# [TEKSTFRAGMENT]
——
Het is het heel goed als je snel advies nodig hebt. Dan kun je kort op de bal spelen. Je hebt mensen die liever telefoneren, maar ik vind Teams gemakkelijker omdat je elkaars gelaatsuitdrukkingen ziet. Ik ben iemand die nogal veel van het gezicht probeert af te lezen. Met een mondmasker is dat moeilijk. Nu heb ik eigenlijk meer problemen dan in mijn Teamsvergaderingen om jullie uitdrukkingen te zien.
Ik vind dat we dat moeten vasthouden en daar een plaats aan geven. Ik ben het er zeker mee eens dat we dat moeten mixen.
Deze namiddag zal het ook nog interessant zijn, denk ik. Sowieso evalueren we de inspanningen grondig om te kijken op welke manier we tot een nieuw kader voor werkbaar werk kunnen komen, waar telewerken zeker een plaats moet krijgen.
Het voordeel van corona is dat we de inzichten die onze organisatiedeskundigen al twintig jaar hebben – en velen onder jullie hebben het hier opgemerkt – nu eindelijk kunnen realiseren. Het zal ook een aangepaste vorm van leidinggeven vragen: doelstellingen bepalen over wat je thuis gaat doen of niet doen. Als je natuurlijk loslaat, zal dat geen succes zijn. Iedereen heeft een kader nodig waarbinnen hij kan werken.
Voor Drive hebben we dit jaar al 65 aanvragen. Dat is ook niet slecht te noemen, maar daar is er ook nog groeimarge.
Voor het Europees Sociaal Fonds (ESF) heb ik voorlopig geen andere cijfers, maar Drive is ESF.
De vragen om uitleg zijn afgehandeld.
——
[Vermeldingen uit een verzameling]
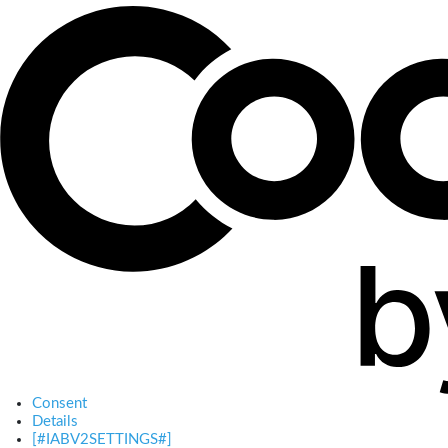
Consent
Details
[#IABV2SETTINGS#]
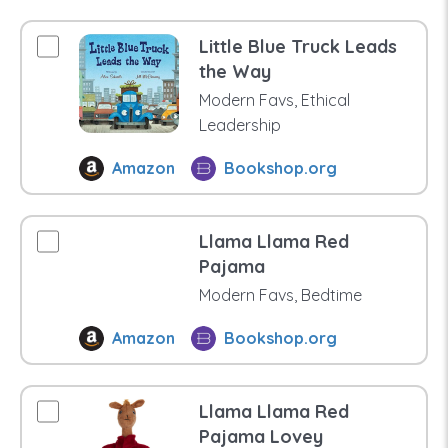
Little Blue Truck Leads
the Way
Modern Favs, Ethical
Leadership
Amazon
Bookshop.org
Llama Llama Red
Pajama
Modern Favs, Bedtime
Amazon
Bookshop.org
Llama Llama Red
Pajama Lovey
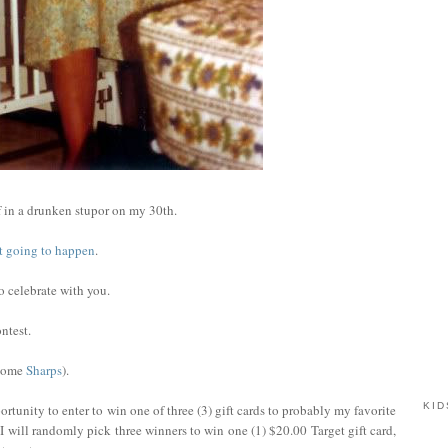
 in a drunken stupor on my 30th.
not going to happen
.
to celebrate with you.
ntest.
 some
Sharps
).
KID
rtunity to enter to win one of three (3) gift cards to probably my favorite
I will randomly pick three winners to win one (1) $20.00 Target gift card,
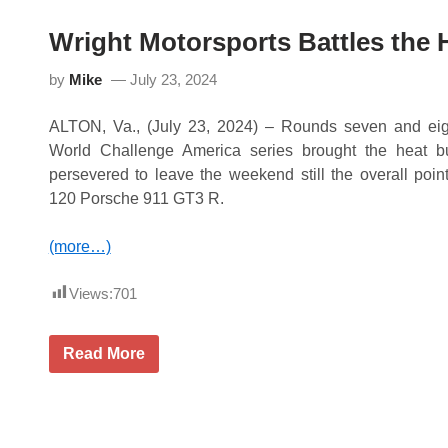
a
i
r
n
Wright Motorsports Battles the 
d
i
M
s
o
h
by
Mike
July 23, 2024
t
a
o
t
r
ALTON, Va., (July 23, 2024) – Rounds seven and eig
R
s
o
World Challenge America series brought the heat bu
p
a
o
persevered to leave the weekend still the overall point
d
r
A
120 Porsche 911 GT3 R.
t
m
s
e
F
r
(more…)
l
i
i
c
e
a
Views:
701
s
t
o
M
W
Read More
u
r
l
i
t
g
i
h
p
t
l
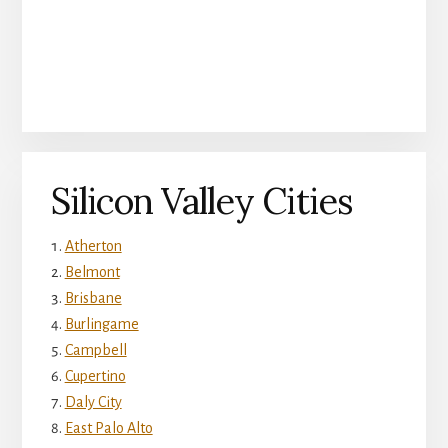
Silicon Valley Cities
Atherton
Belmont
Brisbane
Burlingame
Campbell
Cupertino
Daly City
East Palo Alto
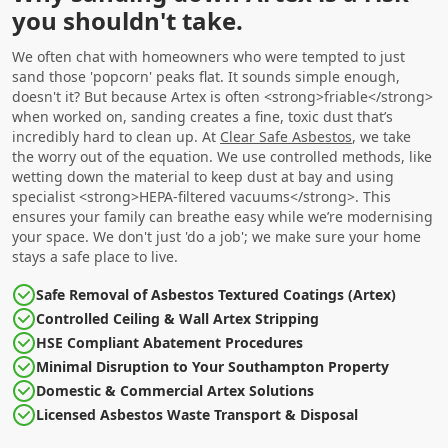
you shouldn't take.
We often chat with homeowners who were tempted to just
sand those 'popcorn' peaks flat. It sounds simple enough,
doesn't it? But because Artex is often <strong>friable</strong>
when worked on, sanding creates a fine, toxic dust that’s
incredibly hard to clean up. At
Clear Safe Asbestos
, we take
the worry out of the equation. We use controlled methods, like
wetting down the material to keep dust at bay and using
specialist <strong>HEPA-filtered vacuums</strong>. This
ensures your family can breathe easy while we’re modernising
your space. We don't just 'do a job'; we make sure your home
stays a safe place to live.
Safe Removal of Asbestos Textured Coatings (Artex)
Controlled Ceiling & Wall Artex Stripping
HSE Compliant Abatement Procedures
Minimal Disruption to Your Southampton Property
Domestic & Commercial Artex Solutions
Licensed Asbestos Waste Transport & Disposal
——
# [OPDRACHTEN]
1. Wijzig het stuk van "Het is het heel" tot en met "uitdrukkingen te zien." uit de tekst over telewerken en geef het opnieuw weer met "mondmasker" vervangen door "mondkapje".
2. Haal uit de vermeldingen elke regel die het woord "three" bevat.
Deze vermeldingen hebben niets te maken met de tekst over telewerken.

# [SCHRIFTELIJKE ANTWOORDEN]
1.
Het is het heel goed als je snel advies nodig hebt. Dan kun je kort op de bal spelen. Je hebt mensen die liever telefoneren, maar ik vind Teams gemakkelijker omdat je elkaars gelaatsuitdrukkingen ziet. Ik ben iemand die nogal veel van het gezicht probeert af te lezen. Met een mondkapje is dat moeilijk. Nu heb ik eigenlijk meer problemen dan in mijn Teamsvergaderingen om jullie uitdrukkingen te zien.

2.
rtunity to enter to win one of three (3) gift cards to probably my favorite
I will randomly pick three winners to win one (1) $20.00 Target gift card,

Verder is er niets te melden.